The day after a snow day is in sharp contrast to snow days themselves. Quite often, the low hanging clouds have been replaced by sun and blue sky. And the previous day’s muted white snow mounds are bright and sparkly.

And those who have been somewhat housebound now feel obligated to get outside. If you’re an adult (and I now fit into this category) you are duty-bound to make Point A to Point B accessible. The snow’s gotta be moved. Gotta make it so that it’s easy to get to the goats, the cars, the outhouse, the horse pen, the manure pile, the main cabin, the woodshed, the generator shack. And gotta make it easy to get in and out. This

One step at a time
One step at a time

is all there is to it. Otherwise, life until April will remain a matter of putting one foot in front of the other, slowly. I detest having to slog, takes too much energy. And so does Pete. The dogs aren’t too fond of it, either.

So this is what we do, with scoop, shovel, and plow. Steps, trails, driveways, gates, and the like are cleared. And when it’s really bad, we head upward, and push the snow off roofs. Got quite a few roofs here. There are roofs on the four cabins, horse shed, outhouse, tack room, chicken coop, and goat shed.

Cleaning up becomes a piecemeal production after a large snowfall because it all can’t be done in one day. Plus, gotta do other things, like ride horses. Yesterday, after some clearing, we took the horses out. Carol Clemens rode Tinni, I rode Signy, and Pete rode Siggi.

The road was icy, the horses cautious. The Christmas tree cutters were out in large numbers, getting their annual spruce. The cars and trucks were lined up on both sides of the two Murphy Road trailheads. Dogs, kids, fathers, and mothers were out in droves.
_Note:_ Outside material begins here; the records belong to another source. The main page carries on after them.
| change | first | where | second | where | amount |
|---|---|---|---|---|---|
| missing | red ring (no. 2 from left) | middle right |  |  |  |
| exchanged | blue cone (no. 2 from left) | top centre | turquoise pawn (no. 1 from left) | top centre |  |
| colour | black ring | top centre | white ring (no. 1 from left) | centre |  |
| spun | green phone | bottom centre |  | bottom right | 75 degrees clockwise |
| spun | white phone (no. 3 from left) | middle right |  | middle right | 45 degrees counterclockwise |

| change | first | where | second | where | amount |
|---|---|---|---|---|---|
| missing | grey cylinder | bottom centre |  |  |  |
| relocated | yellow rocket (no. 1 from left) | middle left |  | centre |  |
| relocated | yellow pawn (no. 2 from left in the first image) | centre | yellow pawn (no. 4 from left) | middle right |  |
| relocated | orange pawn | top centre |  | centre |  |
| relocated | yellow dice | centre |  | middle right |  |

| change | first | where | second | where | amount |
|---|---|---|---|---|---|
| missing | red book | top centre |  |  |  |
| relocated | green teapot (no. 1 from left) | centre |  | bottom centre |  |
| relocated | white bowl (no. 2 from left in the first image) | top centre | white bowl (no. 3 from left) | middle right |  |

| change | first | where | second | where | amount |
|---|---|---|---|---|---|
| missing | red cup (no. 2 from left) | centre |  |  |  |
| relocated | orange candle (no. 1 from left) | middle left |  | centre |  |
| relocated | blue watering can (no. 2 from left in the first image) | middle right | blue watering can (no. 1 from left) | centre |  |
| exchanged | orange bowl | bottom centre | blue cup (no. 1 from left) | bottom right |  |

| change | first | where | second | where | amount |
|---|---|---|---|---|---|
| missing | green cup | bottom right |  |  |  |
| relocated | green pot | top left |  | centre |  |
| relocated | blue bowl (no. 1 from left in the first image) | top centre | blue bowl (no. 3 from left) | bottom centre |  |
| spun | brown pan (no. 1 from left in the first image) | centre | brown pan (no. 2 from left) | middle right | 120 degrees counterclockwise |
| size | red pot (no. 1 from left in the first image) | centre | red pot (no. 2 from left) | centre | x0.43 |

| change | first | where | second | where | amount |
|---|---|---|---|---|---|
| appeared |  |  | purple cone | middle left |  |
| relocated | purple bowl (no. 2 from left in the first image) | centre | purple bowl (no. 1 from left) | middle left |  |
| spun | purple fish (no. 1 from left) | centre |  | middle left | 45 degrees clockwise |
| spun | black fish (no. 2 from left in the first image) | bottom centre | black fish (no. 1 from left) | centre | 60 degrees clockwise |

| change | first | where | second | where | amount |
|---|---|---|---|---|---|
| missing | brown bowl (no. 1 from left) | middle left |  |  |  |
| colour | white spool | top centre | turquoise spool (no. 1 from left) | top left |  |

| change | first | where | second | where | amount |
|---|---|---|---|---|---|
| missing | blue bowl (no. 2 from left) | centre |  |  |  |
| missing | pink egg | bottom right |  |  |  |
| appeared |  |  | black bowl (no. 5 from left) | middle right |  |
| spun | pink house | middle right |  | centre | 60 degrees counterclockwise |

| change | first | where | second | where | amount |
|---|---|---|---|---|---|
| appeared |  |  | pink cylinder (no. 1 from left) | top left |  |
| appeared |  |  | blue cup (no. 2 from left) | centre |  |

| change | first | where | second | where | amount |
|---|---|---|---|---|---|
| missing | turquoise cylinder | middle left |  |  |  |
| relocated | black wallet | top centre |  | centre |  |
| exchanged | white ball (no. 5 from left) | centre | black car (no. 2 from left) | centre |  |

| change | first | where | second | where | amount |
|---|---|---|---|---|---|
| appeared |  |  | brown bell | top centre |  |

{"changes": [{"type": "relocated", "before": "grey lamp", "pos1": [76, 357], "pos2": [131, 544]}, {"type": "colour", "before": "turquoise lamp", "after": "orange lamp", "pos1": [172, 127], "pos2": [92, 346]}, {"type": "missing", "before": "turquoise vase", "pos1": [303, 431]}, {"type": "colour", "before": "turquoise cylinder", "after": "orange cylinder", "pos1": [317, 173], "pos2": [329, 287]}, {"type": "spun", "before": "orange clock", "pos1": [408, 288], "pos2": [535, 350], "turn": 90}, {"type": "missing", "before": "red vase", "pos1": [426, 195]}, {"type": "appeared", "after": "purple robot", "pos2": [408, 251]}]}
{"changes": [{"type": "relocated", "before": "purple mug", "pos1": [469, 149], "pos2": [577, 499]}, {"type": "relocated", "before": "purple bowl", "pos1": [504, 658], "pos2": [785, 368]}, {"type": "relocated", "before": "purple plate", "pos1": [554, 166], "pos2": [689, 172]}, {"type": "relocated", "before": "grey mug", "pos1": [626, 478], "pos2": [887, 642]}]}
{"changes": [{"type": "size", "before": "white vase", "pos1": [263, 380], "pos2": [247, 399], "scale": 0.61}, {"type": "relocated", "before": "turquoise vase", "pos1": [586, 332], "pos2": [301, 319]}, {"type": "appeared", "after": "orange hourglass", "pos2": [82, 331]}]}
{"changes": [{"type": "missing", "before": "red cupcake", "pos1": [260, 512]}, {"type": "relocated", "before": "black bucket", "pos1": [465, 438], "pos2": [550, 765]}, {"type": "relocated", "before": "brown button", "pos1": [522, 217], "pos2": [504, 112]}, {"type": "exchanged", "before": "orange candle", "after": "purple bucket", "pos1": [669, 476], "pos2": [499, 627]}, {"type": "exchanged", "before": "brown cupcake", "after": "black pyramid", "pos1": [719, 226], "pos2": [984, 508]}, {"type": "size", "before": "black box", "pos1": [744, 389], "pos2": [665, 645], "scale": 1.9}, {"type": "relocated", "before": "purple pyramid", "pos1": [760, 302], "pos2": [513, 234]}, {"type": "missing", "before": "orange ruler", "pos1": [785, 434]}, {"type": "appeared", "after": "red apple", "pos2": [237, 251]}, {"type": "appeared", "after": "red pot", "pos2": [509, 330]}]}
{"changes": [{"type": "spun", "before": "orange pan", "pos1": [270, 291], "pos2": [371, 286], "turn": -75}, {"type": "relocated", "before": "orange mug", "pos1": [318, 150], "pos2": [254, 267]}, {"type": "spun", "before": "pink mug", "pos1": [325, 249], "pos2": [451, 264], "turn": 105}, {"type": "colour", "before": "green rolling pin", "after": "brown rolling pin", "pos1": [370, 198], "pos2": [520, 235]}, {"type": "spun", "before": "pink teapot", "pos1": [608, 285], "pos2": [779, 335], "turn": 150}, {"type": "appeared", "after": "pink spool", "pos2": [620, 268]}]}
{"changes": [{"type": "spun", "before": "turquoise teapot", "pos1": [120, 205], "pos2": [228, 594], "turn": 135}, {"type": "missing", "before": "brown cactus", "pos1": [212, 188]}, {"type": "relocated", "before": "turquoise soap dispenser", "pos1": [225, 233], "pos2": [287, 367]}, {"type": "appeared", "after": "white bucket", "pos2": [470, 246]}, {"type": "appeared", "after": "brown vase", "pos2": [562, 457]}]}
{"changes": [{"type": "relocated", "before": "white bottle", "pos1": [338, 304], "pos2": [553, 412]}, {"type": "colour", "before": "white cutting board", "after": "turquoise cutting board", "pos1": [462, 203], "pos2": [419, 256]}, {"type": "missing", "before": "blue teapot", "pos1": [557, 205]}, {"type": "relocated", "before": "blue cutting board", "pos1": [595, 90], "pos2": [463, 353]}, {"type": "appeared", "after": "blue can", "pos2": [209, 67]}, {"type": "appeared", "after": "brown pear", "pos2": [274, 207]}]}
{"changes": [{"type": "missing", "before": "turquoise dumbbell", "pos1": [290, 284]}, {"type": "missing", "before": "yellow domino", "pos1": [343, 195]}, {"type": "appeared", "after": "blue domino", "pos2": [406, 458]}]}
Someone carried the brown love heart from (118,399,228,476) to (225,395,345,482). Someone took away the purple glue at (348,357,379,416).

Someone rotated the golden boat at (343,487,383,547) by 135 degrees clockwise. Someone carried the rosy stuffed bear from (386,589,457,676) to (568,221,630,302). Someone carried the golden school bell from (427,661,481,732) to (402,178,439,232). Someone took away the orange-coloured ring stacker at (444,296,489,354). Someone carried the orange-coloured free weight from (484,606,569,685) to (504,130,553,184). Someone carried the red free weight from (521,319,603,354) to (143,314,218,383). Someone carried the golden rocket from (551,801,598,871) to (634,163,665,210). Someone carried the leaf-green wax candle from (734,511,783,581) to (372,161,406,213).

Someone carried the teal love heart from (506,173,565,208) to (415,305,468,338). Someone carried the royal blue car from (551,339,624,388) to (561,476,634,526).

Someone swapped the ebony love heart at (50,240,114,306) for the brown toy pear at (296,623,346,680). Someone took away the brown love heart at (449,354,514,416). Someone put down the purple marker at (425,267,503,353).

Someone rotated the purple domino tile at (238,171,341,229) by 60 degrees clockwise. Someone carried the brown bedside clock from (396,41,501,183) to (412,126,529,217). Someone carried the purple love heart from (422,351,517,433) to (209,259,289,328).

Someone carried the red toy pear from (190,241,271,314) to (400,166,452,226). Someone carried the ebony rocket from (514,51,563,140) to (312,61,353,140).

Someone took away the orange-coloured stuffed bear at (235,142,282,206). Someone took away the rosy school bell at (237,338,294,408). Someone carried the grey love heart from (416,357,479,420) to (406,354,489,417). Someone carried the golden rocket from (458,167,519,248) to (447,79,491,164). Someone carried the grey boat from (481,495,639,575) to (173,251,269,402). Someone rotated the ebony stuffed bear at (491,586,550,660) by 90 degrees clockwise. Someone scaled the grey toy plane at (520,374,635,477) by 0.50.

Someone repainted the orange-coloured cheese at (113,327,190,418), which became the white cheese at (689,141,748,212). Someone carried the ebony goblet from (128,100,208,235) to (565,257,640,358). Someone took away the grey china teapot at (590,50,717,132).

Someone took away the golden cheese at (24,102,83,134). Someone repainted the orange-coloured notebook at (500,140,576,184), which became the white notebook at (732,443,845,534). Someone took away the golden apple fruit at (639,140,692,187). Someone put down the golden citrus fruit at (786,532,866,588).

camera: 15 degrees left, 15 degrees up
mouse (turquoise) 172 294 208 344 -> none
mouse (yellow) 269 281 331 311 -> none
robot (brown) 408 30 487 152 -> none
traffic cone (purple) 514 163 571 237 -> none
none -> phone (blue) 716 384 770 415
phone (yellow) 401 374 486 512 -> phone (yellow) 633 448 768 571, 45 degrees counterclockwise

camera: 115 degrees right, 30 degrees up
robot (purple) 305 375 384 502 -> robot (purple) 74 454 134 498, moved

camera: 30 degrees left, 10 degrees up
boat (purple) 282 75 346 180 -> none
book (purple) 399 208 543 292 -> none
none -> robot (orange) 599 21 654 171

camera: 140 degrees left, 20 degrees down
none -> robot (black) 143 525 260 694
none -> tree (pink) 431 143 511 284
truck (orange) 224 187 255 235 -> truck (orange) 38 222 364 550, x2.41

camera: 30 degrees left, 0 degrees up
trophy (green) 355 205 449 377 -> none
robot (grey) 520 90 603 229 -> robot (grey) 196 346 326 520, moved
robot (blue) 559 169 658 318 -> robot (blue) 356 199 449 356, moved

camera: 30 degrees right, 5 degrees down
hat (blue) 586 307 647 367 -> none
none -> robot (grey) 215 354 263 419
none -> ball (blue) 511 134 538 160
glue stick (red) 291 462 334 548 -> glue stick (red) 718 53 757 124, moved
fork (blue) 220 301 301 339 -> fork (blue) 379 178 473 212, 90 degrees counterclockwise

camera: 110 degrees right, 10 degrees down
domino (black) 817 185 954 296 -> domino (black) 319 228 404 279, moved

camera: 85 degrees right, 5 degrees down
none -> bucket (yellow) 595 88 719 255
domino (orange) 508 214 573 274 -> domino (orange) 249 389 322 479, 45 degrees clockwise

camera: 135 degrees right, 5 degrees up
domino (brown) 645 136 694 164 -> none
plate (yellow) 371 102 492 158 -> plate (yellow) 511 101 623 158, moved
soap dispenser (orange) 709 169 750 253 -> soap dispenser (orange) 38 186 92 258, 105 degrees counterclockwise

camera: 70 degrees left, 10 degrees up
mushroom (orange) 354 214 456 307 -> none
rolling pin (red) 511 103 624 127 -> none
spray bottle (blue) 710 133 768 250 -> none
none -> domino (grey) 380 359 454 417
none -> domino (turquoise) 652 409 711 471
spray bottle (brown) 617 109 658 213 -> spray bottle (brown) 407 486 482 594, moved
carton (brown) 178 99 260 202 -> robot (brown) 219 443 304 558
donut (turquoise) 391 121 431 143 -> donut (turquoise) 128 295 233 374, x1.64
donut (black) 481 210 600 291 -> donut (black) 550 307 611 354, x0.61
The horses all handled the ho ho quite well, picking their way around the men with trees on their shoulders.

This got me to thinking—some people come all the way out to our residential area to get their trees, driving for at least an hour to get here from Anchorage. They must have plow truck guys tend to their driveways. And they snow blow their walkways. This is okay; however, it’s not a life I would choose. I much prefer this supposed life of hardship, which sometimes involves taking one slow step at a time.